**Exercise brief**
Go over the records and copy every line with the string "virusit".
BEGIN Recorded information
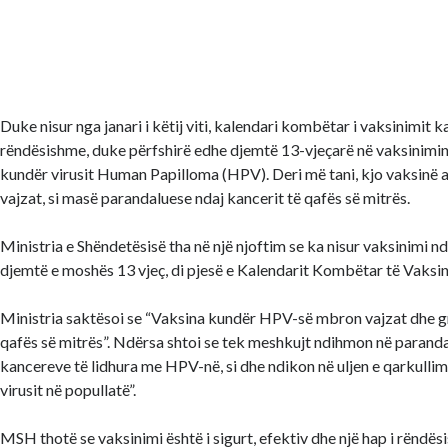
Duke nisur nga janari i këtij viti, kalendari kombëtar i vaksinimit 
rëndësishme, duke përfshirë edhe djemtë 13-vjeçarë në vaksinimi
kundër virusit Human Papilloma (HPV). Deri më tani, kjo vaksinë 
vajzat, si masë parandaluese ndaj kancerit të qafës së mitrës.
Ministria e Shëndetësisë tha në një njoftim se ka nisur vaksinimi 
djemtë e moshës 13 vjeç, di pjesë e Kalendarit Kombëtar të Vaksin
Ministria saktësoi se “Vaksina kundër HPV-së mbron vajzat dhe gr
qafës së mitrës”. Ndërsa shtoi se tek meshkujt ndihmon në parandal
kancereve të lidhura me HPV-në, si dhe ndikon në uljen e qarkullim
virusit në popullatë”.
MSH thotë se vaksinimi është i sigurt, efektiv dhe një hap i rëndësi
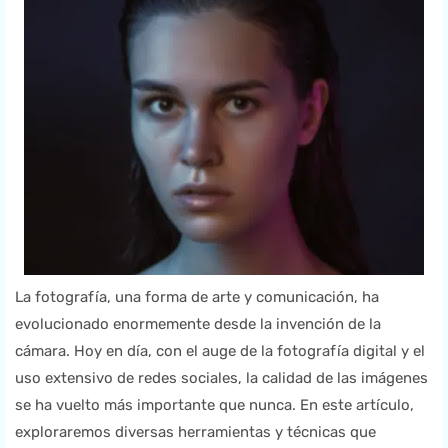
La fotografía, una forma de arte y comunicación, ha
evolucionado enormemente desde la invención de la
cámara. Hoy en día, con el auge de la fotografía digital y el
uso extensivo de redes sociales, la calidad de las imágenes
se ha vuelto más importante que nunca. En este artículo,
exploraremos diversas herramientas y técnicas que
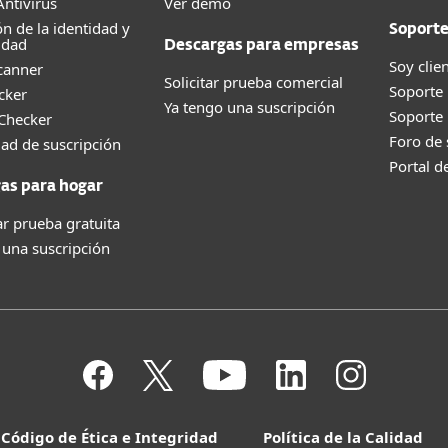
ntivirus
Ver demo
ón de la identidad y
Soport
idad
Descargas para empresas
Soy clie
canner
Solicitar prueba comercial
Soporte
cker
Ya tengo una suscripción
Soporte
 Checker
Foro de
dad de suscripción
Portal d
as para hogar
r prueba gratuita
 una suscripción
Código de Ética e Integridad
Política de la Calidad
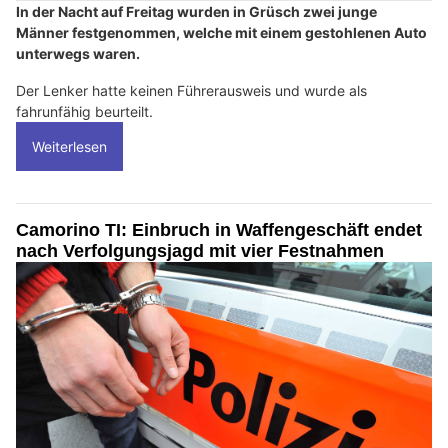
In der Nacht auf Freitag wurden in Grüsch zwei junge
Männer festgenommen, welche mit einem gestohlenen Auto
unterwegs waren.
Der Lenker hatte keinen Führerausweis und wurde als
fahrunfähig beurteilt.
Weiterlesen
Camorino TI: Einbruch in Waffengeschäft endet
nach Verfolgungsjagd mit vier Festnahmen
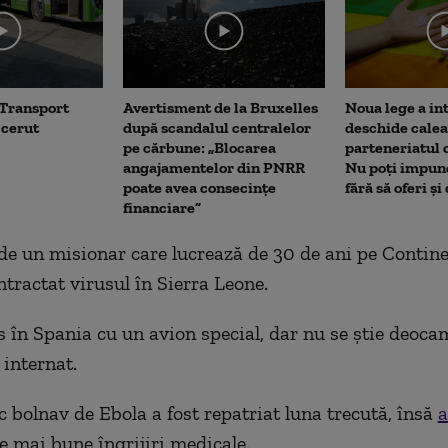
 Transport
Avertisment de la Bruxelles
Noua lege a int
 cerut
după scandalul centralelor
deschide calea
pe cărbune: „Blocarea
parteneriatul 
angajamentelor din PNRR
Nu poți impune
poate avea consecințe
fără să oferi și
financiare”
de un misionar care lucrează de 30 de ani pe Contin
ntractat virusul în Sierra Leone.
us în Spania cu un avion special, dar nu se ştie deoca
i internat.
c bolnav de Ebola a fost repatriat luna trecută, însă
a
le mai bune îngrijiri medicale.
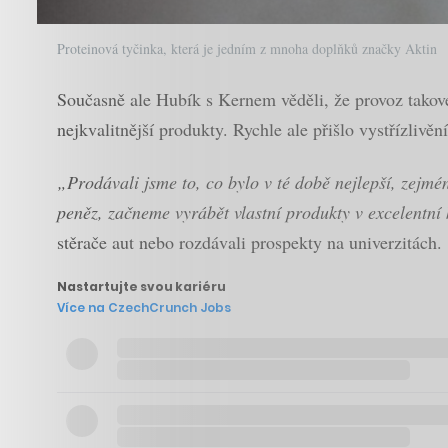
Proteinová tyčinka, která je jedním z mnoha doplňků značky Aktin
Současně ale Hubík s Kernem věděli, že provoz takové
nejkvalitnější produkty. Rychle ale přišlo vystřízlivěn
„Prodávali jsme to, co bylo v té době nejlepší, zejmé
peněz, začneme vyrábět vlastní produkty v excelentní 
stěrače aut nebo rozdávali prospekty na univerzitách.
Nastartujte svou kariéru
Více na CzechCrunch Jobs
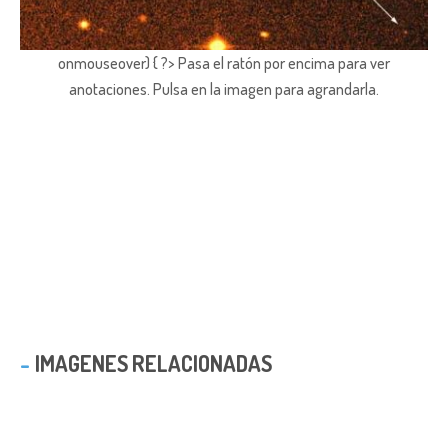
onmouseover) { ?> Pasa el ratón por encima para ver
anotaciones.
Pulsa en la imagen para agrandarla.
IMAGENES RELACIONADAS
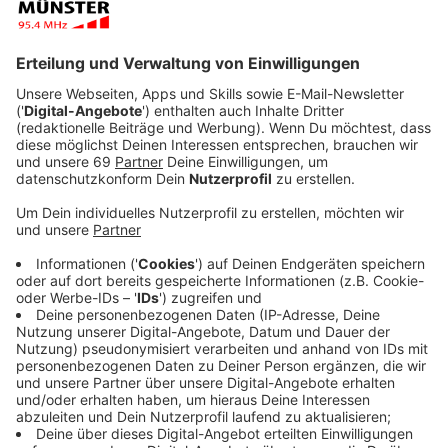
Viele neue Schulen im Wettbewerb
Anzeige
Thomas Tenkamp
ist Geschäftsführer der
Kulturstiftung. Die Bedeutung von Schülerzeitungen
nimmt zu, sagt er:
In diesem Jahr haben viele Schulen zum ersten
Mal an unserem langjährigen Wettbewerb
teilgenommen, worüber wir uns sehr freuen. Dass
weiterhin viele neue Redaktionen und Formate
entstehen, zeigt, dass Schülerzeitungen nach
wie vor wichtig und beliebt sind. Das
Engagement, die Kreativität und die Zeit, die die
Schülerinnen und Schüler in ihre Zeitungen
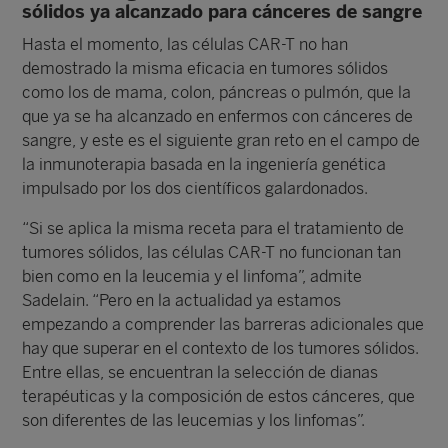
sólidos ya alcanzado para cánceres de sangre
Hasta el momento, las células CAR-T no han
demostrado la misma eficacia en tumores sólidos
como los de mama, colon, páncreas o pulmón, que la
que ya se ha alcanzado en enfermos con cánceres de
sangre, y este es el siguiente gran reto en el campo de
la inmunoterapia basada en la ingeniería genética
impulsado por los dos científicos galardonados.
“Si se aplica la misma receta para el tratamiento de
tumores sólidos, las células CAR-T no funcionan tan
bien como en la leucemia y el linfoma”, admite
Sadelain. “Pero en la actualidad ya estamos
empezando a comprender las barreras adicionales que
hay que superar en el contexto de los tumores sólidos.
Entre ellas, se encuentran la selección de dianas
terapéuticas y la composición de estos cánceres, que
son diferentes de las leucemias y los linfomas”.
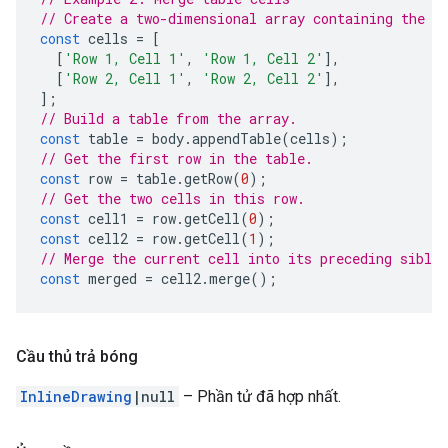
// Create a two-dimensional array containing the t
const
cells
=
[
[
'Row 1, Cell 1'
,
'Row 1, Cell 2'
],
[
'Row 2, Cell 1'
,
'Row 2, Cell 2'
],
];
// Build a table from the array.
const
table
=
body
.
appendTable
(
cells
);
// Get the first row in the table.
const
row
=
table
.
getRow
(
0
);
// Get the two cells in this row.
const
cell1
=
row
.
getCell
(
0
);
const
cell2
=
row
.
getCell
(
1
);
// Merge the current cell into its preceding sibli
const
merged
=
cell2
.
merge
();
Cầu thủ trả bóng
InlineDrawing
|null
– Phần tử đã hợp nhất.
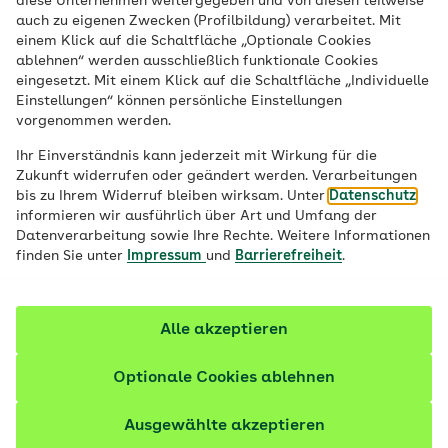
diese Unternehmen weitergegeben und von diesen teilweise
auch zu eigenen Zwecken (Profilbildung) verarbeitet. Mit
einem Klick auf die Schaltfläche „Optionale Cookies
Gewinn-Spiele
ablehnen“ werden ausschließlich funktionale Cookies
eingesetzt. Mit einem Klick auf die Schaltfläche „Individuelle
Es gibt bei der AOK ein Gewinn-Spiel.
Einstellungen“ können persönliche Einstellungen
Jeder kann beim Gewinn-Spiel mitmachen.
vorgenommen werden.
Ihr Einverständnis kann jederzeit mit Wirkung für die
Das Gewinn-Spiel geht
Zukunft widerrufen oder geändert werden. Verarbeitungen
bis zu Ihrem Widerruf bleiben wirksam. Unter
Datenschutz
vom 02. Mai 2024 bis zum 31. Juli 2024.
informieren wir ausführlich über Art und Umfang der
Datenverarbeitung sowie Ihre Rechte. Weitere Informationen
finden Sie unter
Impressum
und
Barrierefreiheit
.
Alle akzeptieren
Das gibt es zu gewinnen:
Optionale Cookies ablehnen
1. Platz: Gutschein für zwei Übernachtungen mit
Früh-Stück für zwei Personen im Park Hotel Bad
Ausgewählte akzeptieren
Füssing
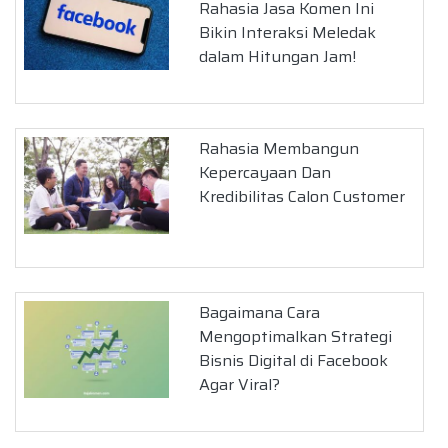
Rahasia Jasa Komen Ini
Bikin Interaksi Meledak
dalam Hitungan Jam!
Rahasia Membangun
Kepercayaan Dan
Kredibilitas Calon Customer
Bagaimana Cara
Mengoptimalkan Strategi
Bisnis Digital di Facebook
Agar Viral?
END Recorded information
**Exercise response**
kundër virusit Human Papilloma (HPV). Deri më tani, kjo vaksinë 
virusit në popullatë”.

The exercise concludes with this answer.